Prove that for every $u\in \mathcal C^2(\bar \Omega)$ where $\Omega$ is an open and bounded subset of $\mathbb R^n$ and $\partial \Omega \in C^1\;$ the following holds for every $y\in \Omega$:
$$ u(y)=\int_{\Omega} v \Delta^2 u \, dx - \int_{\partial \Omega} \left( v \frac{\partial \Delta u}{\partial \eta}-\Delta u \frac{\partial v}{\partial \eta} + \Delta v \frac{\partial u}{\partial \eta}-u\frac{\partial \Delta v}{\partial \eta} \right) dS$$
Note: $\vec{\eta}$ is the outward unit normal vector.
To begin with, I thought to substitute $u=\Delta u$ in Green's First Identity:
$$\int_{\Omega} \Delta(\Delta u) v \, dx = -\int_{\Omega} \nabla \Delta u \cdot \nabla v \, dx + \int_{\partial \Omega} v \frac{\partial \Delta u}{\partial \eta} dS $$
After that, in order to get rid of the term $\int_{\Omega} \nabla \Delta u \nabla v \, dx $ I made use of the third Green's Identity which is: $$u(y)=-\int_{\Omega} \Phi(y-x) \Delta u(y) dy + \int_{\partial \Omega} \left( \Phi(y-x) \frac{\partial u(y)}{\partial \eta}-u(y) \frac{\partial \Phi(y-x)}{\partial \eta} \right) dS(y) $$ where $\Phi(x)$ is the fundamental solution of $\Delta u=0$. I noticed that if I replace $\Phi(x)$ with $\Delta v$ in the above identity the proof is complete.
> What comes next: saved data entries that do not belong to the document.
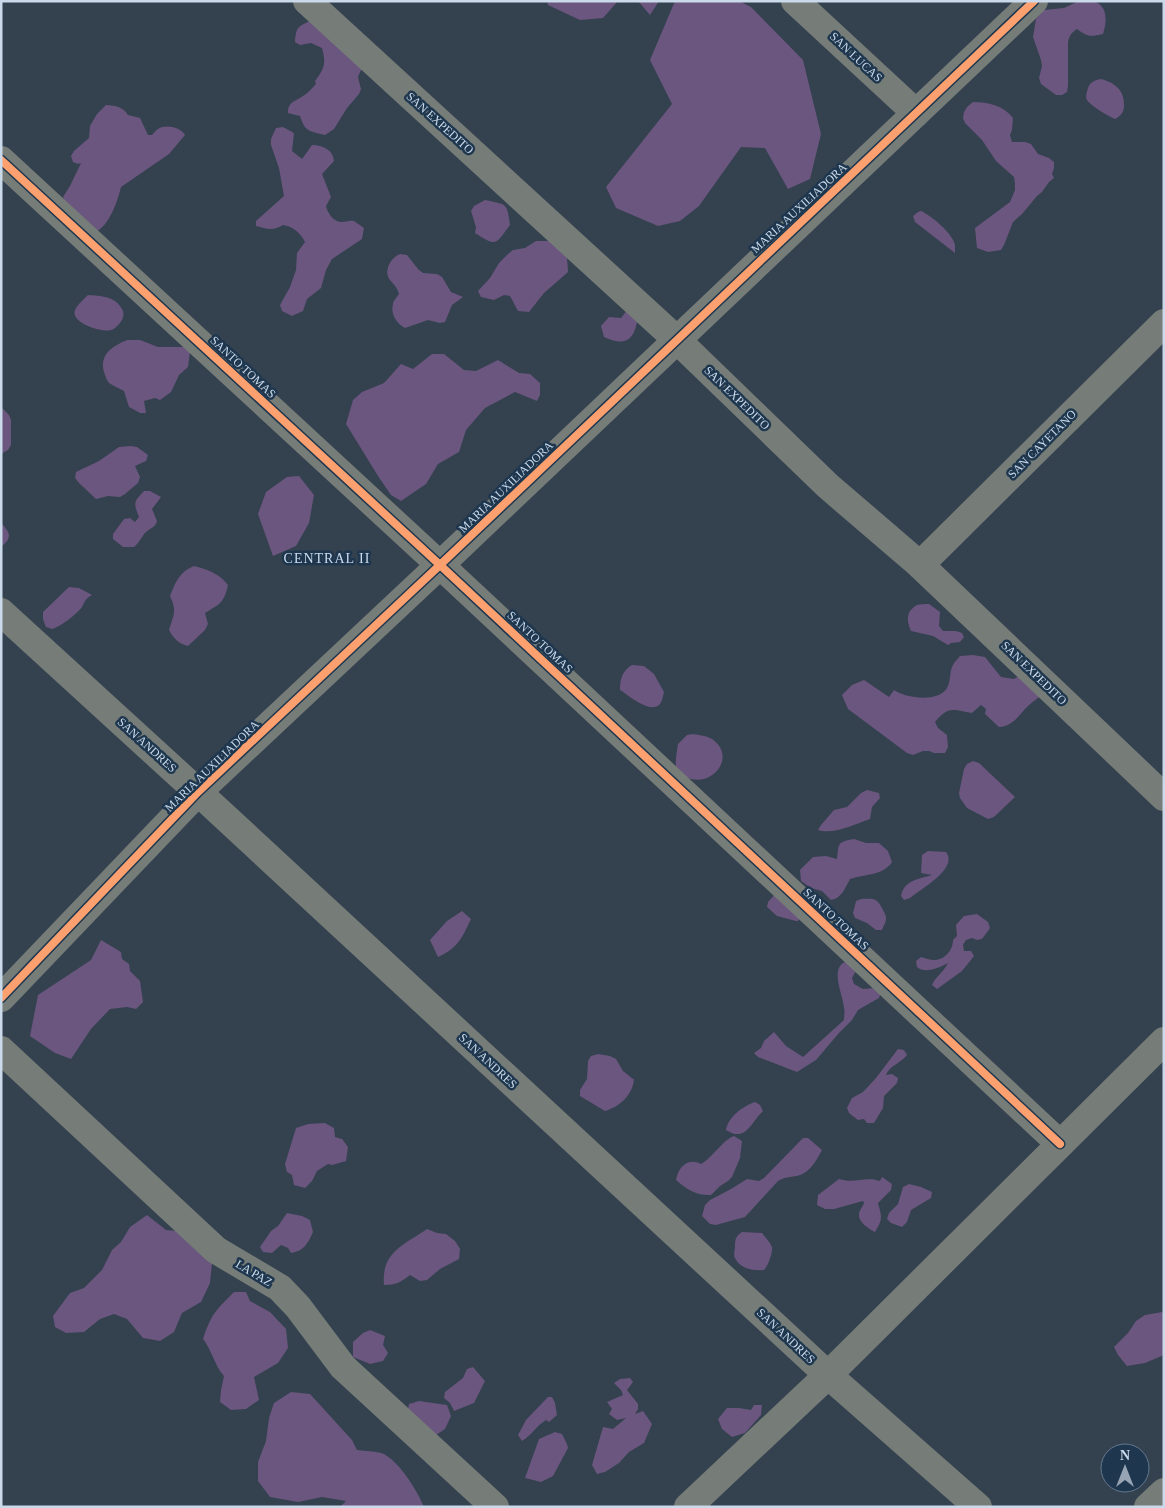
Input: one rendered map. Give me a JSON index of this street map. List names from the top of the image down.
{
  "streets": {
    "street": [
      "SAN LUCAS",
      "SAN EXPEDITO",
      "MARIA AUXILIADORA",
      "SANTO TOMAS",
      "SAN CAYETANO",
      "SAN ANDRES",
      "LA PAZ"
    ]
  },
  "crossings": [
    ["SAN LUCAS", "MARIA AUXILIADORA"],
    ["SAN EXPEDITO", "MARIA AUXILIADORA"],
    ["SAN EXPEDITO", "SAN CAYETANO"],
    ["MARIA AUXILIADORA", "SANTO TOMAS"],
    ["MARIA AUXILIADORA", "SAN ANDRES"]
  ],
  "districts": ["CENTRAL II"],
  "north": "top"
}
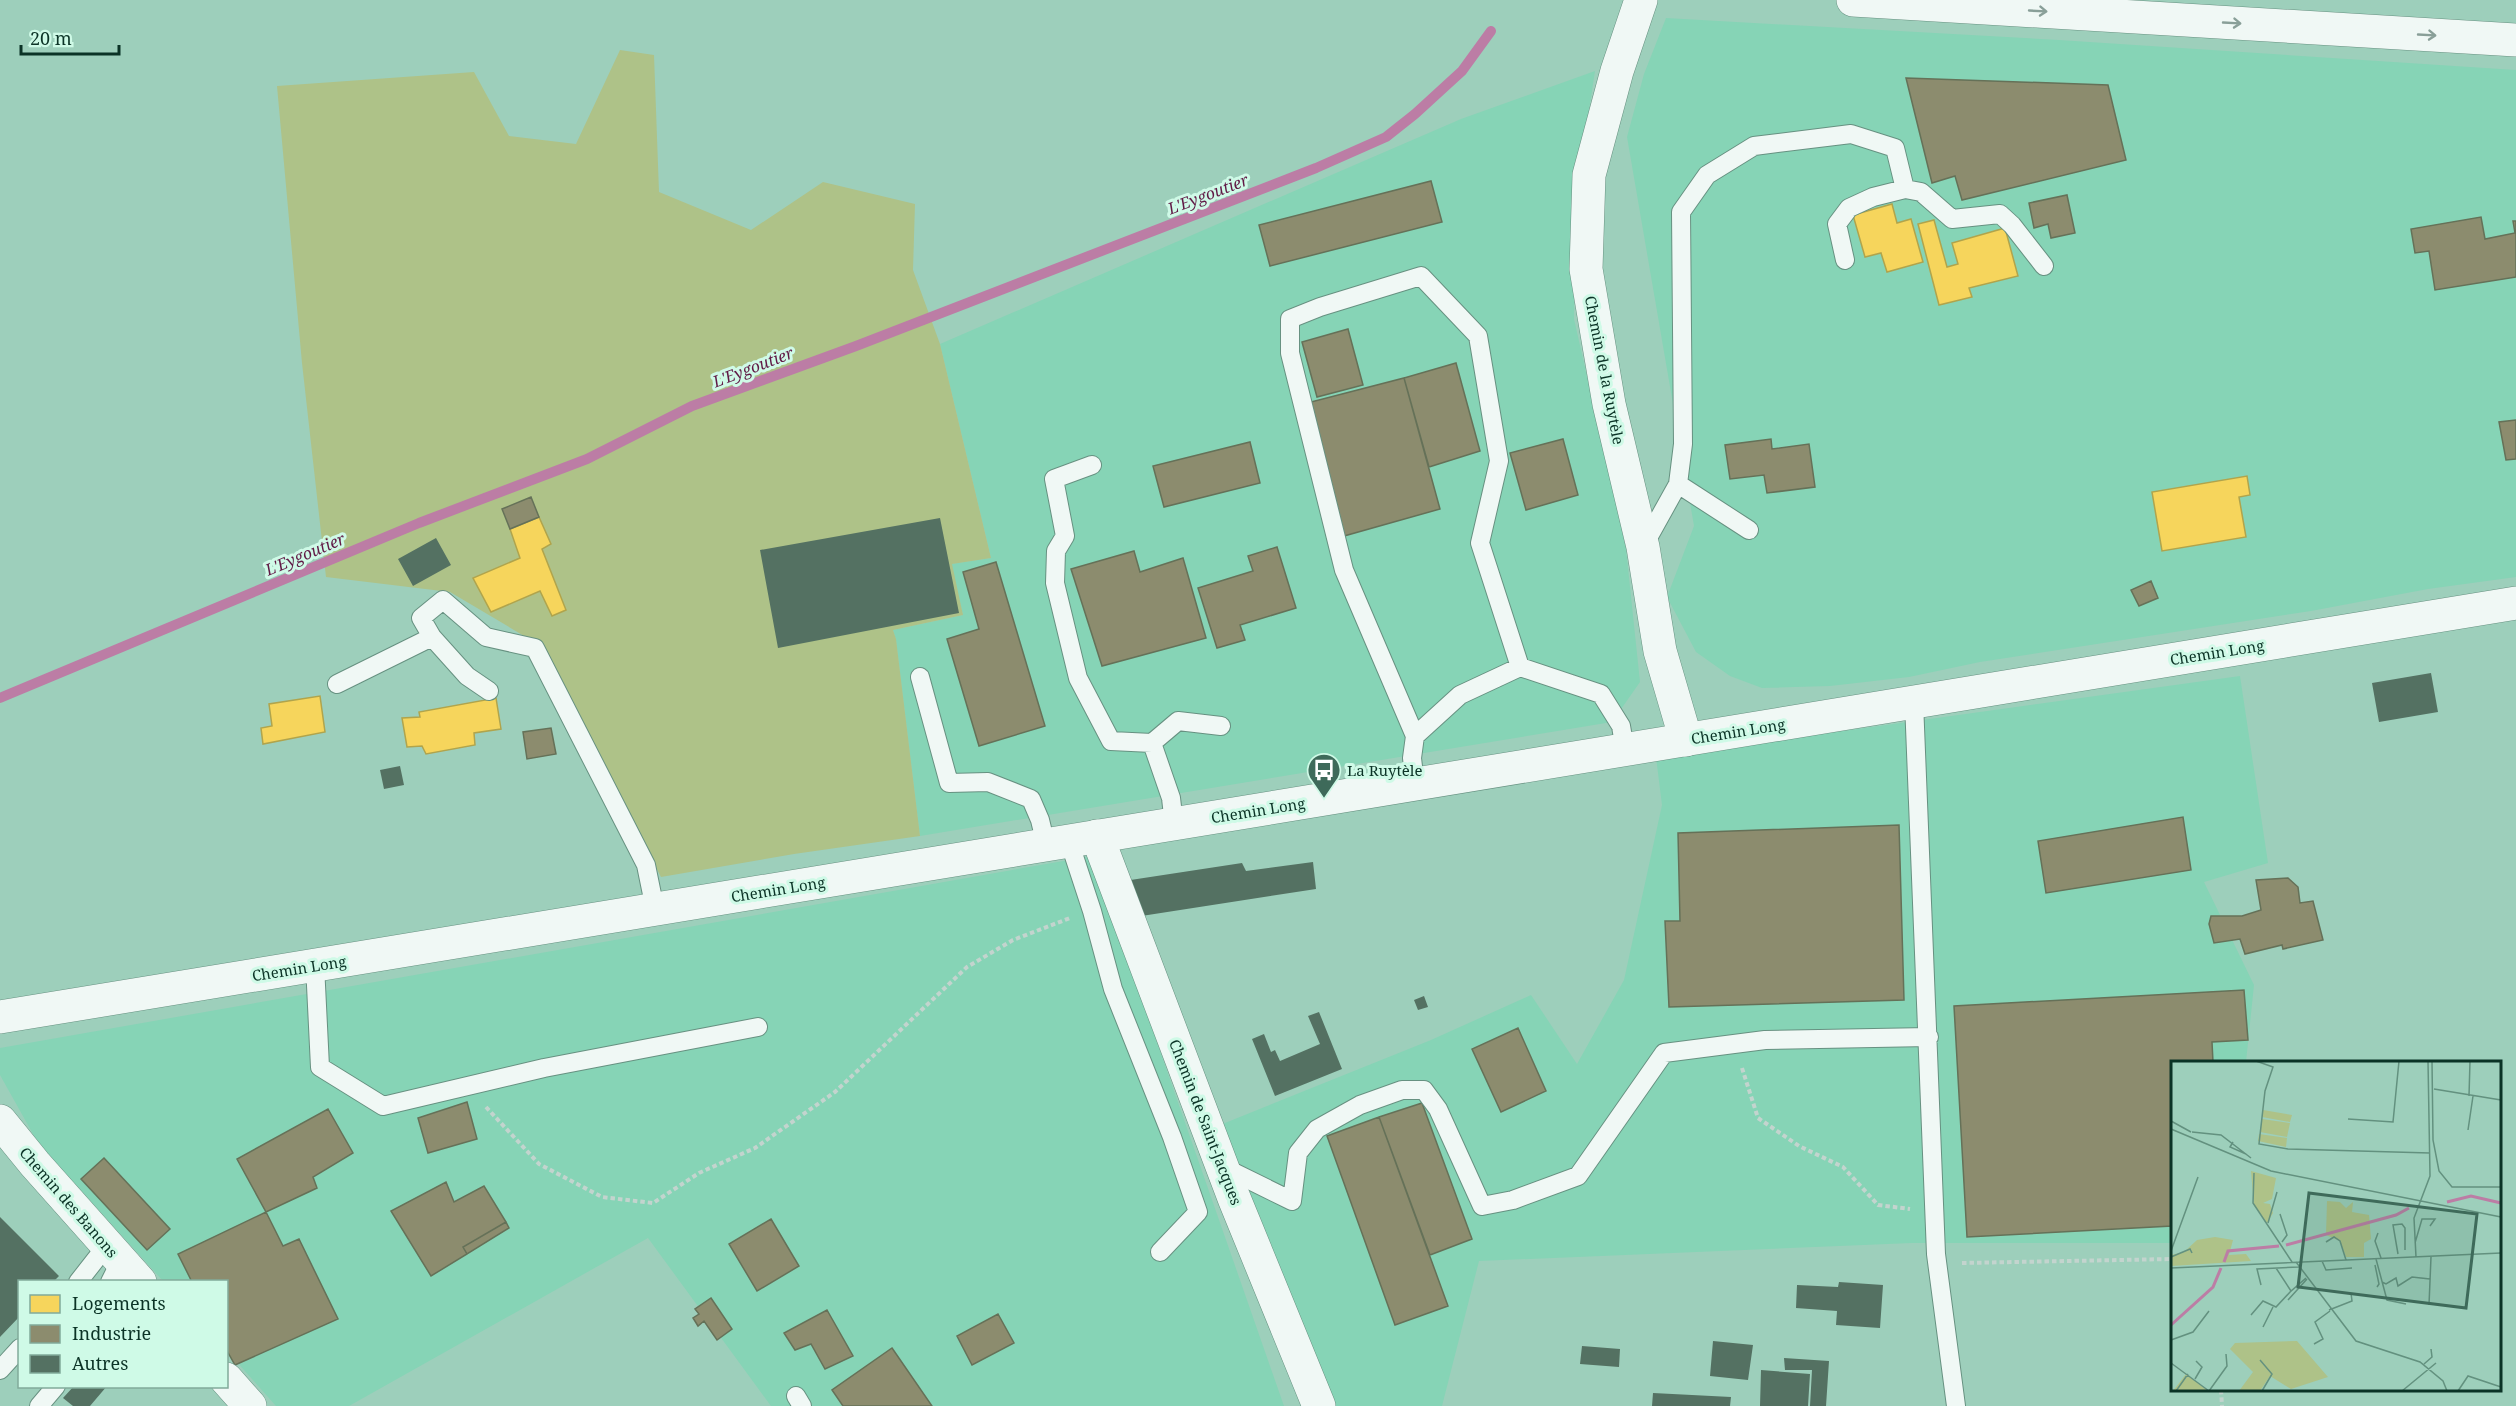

Now in favor of this substitution I thought that $\Delta v $ could be a fundamental solution of $\Delta(\Delta v)=0 $ if and only if $\Phi(y)=\Delta v(y) $.
My question is if this assumption is enough in order to do the above. It seems quite easy and I feel I'm missing something. I would really appreciate if somebody could make this more clear to me. Hints or other solutions than this are also welcome.
Thanks in advance!
This can't happen for any old $v$: for example, nothing on the right-hand side of the expression you need says anything about $y$ for a generic $v$, so $v$ must depend on $y$. You're on the right lines: since a fundamental solution just depends on the local behaviour near $y$ and satisfying the equation,your idea will work. On the other hand, since the fundamental solution is not unique unless boundary conditions are given, it's quite as simple as that. Instead, below I give a direct approach.
Integration by parts using Green's first identity in both the usual form and the vectorial form $$ \int_A u\operatorname{div}{F} = \int_{\partial A} u (n \cdot F) - \int_A \nabla u \cdot F, $$ we find $$ \int_A v \Delta^2 u = \int_{\partial A} \big( v (\partial_n \Delta u) - (\partial_n v) \Delta u + (\partial_n u) \Delta v - u (\partial_n \Delta v) \big) + \int_A u \Delta^2 v, $$ where $\partial_n = n \cdot \nabla$. This is most of the right-hand side. The problem is that we need to get to $u(y)$. Choosing $A$ to be $\Omega \setminus B(y,\varepsilon)$, the only sensible way this can be the case is if $$ -\int_{\partial B(y,\varepsilon)} \big( v (\partial_n \Delta u) - (\partial_n v) \Delta u + (\partial_n u) \Delta v - u (\partial_n \Delta v) \big) + \int_{A} u \Delta^2 v \to u(y) $$ as $\varepsilon \to 0$. Moreover, since $A$ is effectively arbitrary, we need $\int_{A} u \Delta^2 v = 0$, and since this holds for any smooth $u$, we need $\Delta^2 v = 0$ outside $B(y,\varepsilon)$. On the other hand, if we want to get $u(y)$ out of the small ball integral, it looks like the only term that should be nonzero in the limit is $ \int_{\partial B(y,\varepsilon)} u (\partial_n \Delta v) \to u(y) $.
This looks familiar: of course what we want is that $v$ is a Green's function/fundamental solution for the biharmonic equation. We don't need to worry about boundary conditions, just that the two conditions mentioned above are satisfied.
I do think that the problem is rather unhelpfully worded: Prove that there exists a $v_y$ so that [...] would be much clearer!